Why are there weird lawsuits? Because people are weird
The Surrey provincial court house, a venue for human silliness as well as serious business. (Credit: Cliff MacArthur/

There was a Black Press Media news story going around last week that got a lot of attention – it was about a mom who took a laser tag place to small claims court over an allegedly disappointing birthday party they threw for her child.

What was it that made that story engaging? Was it the very idea of suing over a bad birthday party? Was it the comically small award the mom received? ($37 in total.)

Or was it that people like the opportunity for some performative outrage?

I saw a few comments on social media afterwards suggesting that this was merely another sign that our society has been going downhill in recent years. Clearly, this sort of thing never used to happen! Why, this is as bad as that time a woman sued because her coffee was too hot at McDonald’s!

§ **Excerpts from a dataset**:

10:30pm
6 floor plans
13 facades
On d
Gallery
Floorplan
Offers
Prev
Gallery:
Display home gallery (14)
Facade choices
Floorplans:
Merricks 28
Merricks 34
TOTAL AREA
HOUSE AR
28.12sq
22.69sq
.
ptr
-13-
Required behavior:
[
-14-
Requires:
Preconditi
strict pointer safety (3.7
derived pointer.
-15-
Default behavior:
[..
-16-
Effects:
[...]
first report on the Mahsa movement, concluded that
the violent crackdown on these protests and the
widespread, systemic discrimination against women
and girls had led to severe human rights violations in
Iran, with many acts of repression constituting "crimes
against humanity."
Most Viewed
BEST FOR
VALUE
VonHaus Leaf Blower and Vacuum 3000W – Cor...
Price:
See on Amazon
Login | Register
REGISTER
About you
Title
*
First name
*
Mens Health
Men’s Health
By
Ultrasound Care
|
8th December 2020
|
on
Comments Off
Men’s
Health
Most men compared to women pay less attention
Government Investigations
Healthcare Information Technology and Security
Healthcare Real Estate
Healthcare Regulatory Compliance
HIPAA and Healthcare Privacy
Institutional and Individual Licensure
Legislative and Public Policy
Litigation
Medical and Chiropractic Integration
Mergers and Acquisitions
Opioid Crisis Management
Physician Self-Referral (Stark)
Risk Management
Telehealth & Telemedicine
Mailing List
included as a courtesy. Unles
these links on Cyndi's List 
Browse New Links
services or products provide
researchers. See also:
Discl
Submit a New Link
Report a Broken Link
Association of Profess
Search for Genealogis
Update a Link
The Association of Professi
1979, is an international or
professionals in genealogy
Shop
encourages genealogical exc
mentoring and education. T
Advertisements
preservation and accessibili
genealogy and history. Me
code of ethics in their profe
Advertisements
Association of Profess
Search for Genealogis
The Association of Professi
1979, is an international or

§ **What to produce**: Write out the passage of the piece on weird lawsuits from "There was a" up to and including "hot at McDonald’s!", word for word. The data was taken from a separate source.

§ **Solution to this problem**:
There was a Black Press Media news story going around last week that got a lot of attention – it was about a mom who took a laser tag place to small claims court over an allegedly disappointing birthday party they threw for her child.

What was it that made that story engaging? Was it the very idea of suing over a bad birthday party? Was it the comically small award the mom received? ($37 in total.)

Or was it that people like the opportunity for some performative outrage?

I saw a few comments on social media afterwards suggesting that this was merely another sign that our society has been going downhill in recent years. Clearly, this sort of thing never used to happen! Why, this is as bad as that time a woman sued because her coffee was too hot at McDonald’s!